Clients are demanding more from their marketing agency than following the latest trends, and the answer centers around innovation. Some agencies are listening but others see innovation as a buzzword to be spouted like a talk radio host blabbing about socialism.
Dozens of attendees at the Mirren New Business Conference last week described “innovation” as the missing piece of agency magic that will make all the difference.
Here are three tweets from the Mirren conference alone:
Clients no longer interested in processes & ‘what we do;’ they are looking for innovation in the service offering”
Are you a commodity or an innovation? The agencies growing the fastest innovate.”
Companies operating in innovation mode 36% – organizational 33% – survival mode 21%.”
How about “Connecting Marketing Innovators”? Look at the top of this blog. So am I calling the kettle black? Not exactly. Telling real innovation from ad copy is the key to hiring the right marketing agency.
To start, let’s look at a few definitions of innovation:
Innovation can be defined as the act of introducing something new. Hey, marketers love repackaging! Put a bright pointy starburst around it and throw in “Improved” while you’re at it!
What’s innovation outside the marketing world? Botanists define it as a newly formed shoot, or the annually produced addition to the stems of mosses. Marketers would call this Product Line Extension.
None of these definitions get to the heart of the real innovation marketers need from their agencies. Princeton University’s definition comes closest: a creation (a new device or process) resulting from study and experimentation.
Great. But marketing generally doesn’t like experimentation.
Marketers like best practices and quantitative case studies. Adaptabilty…? Not so much. It’s paralyzing when the rules change and as a result many agencies are scrambling for air; while others are the proverbial frog on the stove. 
For ad agencies to innovate they have to step outside the advertising space to look at business problems (and solutions) more broadly. This is a tactical change that many won’t do because the agency org chart makes no allowances for it.
Innovation means a shift in the agency business model–which calls into question, an agency’s very value to its clients–and that’s a pretty small ledge to be standing on alone.
To be fair, ad agencies, alone, are not to blame. How many clients have you heard say “not with my budget!”?

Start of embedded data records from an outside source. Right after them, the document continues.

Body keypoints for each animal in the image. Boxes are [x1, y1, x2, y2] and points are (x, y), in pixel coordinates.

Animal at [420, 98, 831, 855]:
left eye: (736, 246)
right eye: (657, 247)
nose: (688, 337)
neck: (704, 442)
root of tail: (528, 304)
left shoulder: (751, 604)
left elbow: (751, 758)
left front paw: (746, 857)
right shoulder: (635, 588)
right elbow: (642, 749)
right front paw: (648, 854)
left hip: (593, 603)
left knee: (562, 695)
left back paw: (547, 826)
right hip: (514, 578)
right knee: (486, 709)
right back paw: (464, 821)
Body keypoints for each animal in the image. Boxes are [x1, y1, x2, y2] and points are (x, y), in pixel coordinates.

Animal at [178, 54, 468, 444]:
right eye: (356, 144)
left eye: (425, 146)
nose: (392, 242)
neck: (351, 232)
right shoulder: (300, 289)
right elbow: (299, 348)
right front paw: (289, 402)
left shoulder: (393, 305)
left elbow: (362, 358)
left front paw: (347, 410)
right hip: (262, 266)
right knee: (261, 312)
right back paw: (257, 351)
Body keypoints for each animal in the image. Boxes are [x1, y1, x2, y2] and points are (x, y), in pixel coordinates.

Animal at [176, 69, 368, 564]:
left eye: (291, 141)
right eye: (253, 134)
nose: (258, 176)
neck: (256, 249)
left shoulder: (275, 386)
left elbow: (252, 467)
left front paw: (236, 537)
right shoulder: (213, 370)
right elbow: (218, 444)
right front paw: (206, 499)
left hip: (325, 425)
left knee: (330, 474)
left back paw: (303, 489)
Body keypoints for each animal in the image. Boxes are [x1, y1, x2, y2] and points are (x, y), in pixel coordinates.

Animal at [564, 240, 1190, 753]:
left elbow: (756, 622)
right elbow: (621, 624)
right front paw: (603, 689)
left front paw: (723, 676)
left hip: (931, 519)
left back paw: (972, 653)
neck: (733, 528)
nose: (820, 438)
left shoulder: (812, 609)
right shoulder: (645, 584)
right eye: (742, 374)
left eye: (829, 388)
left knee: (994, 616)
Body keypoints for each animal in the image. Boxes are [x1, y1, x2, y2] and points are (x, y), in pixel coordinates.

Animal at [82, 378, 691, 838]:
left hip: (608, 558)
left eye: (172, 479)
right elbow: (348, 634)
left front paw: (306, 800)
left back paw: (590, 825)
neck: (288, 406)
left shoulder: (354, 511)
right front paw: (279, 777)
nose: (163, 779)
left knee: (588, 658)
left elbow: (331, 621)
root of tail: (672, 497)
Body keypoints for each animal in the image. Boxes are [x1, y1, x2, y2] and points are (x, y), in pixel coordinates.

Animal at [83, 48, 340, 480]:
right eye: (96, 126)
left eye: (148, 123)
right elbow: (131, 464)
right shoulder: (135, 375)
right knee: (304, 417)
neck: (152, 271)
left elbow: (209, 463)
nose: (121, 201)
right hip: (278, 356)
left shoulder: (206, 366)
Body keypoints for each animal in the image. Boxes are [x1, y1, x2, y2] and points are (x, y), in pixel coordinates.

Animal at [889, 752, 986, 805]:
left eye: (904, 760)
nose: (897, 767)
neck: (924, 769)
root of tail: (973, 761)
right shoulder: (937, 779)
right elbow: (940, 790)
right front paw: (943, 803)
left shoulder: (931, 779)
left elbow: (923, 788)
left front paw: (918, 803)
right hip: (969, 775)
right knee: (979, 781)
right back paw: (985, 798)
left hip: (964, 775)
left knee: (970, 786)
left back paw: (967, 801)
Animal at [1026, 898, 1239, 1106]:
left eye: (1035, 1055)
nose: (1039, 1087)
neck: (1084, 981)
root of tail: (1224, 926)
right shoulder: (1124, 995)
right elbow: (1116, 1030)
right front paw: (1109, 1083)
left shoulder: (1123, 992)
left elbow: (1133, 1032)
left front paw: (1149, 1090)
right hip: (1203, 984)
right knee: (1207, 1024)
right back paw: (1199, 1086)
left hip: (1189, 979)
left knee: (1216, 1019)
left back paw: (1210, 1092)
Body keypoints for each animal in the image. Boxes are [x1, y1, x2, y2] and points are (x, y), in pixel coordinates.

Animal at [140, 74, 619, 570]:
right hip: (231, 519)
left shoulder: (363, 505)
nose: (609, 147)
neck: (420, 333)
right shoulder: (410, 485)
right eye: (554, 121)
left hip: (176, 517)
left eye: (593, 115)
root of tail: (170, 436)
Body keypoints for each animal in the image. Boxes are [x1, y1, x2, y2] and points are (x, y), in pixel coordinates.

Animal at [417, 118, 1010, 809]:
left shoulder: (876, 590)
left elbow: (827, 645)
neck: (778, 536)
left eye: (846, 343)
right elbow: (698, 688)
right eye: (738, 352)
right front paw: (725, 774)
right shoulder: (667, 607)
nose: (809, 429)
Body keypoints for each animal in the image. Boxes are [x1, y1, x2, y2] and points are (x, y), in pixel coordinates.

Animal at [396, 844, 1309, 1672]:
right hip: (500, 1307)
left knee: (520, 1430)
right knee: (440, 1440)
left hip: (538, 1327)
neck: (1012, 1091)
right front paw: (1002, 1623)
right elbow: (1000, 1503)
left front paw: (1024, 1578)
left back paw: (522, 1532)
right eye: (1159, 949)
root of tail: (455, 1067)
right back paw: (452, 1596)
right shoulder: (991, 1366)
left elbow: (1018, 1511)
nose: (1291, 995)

Innovation requires huge shifts for both marketer and agency, as a Forrester Research study recently showed:
Almost 80% of marketers don’t influence a critical customer interaction like customer service. To regain effectiveness, marketers must transition to a Customer-Centric Marketing Organization. Doing so requires: 1) redesigning P&Ls and metrics; 2) shifting culture away from marketing communications; 3) investing in a customer relationship infrastructure; and 4) rethinking agency relationships.”
Yes, clients have to support the mindset to innovate and be willing to take the risks, but real innovation has to start with ad agencies.
In the coming weeks on this blog I’ll be interviewing agencies who are rethinking the agency/client relationship; shops with the guts to use their instincts. With them, I’ll explore how innovation is more than a buzzword–it’s what clients want.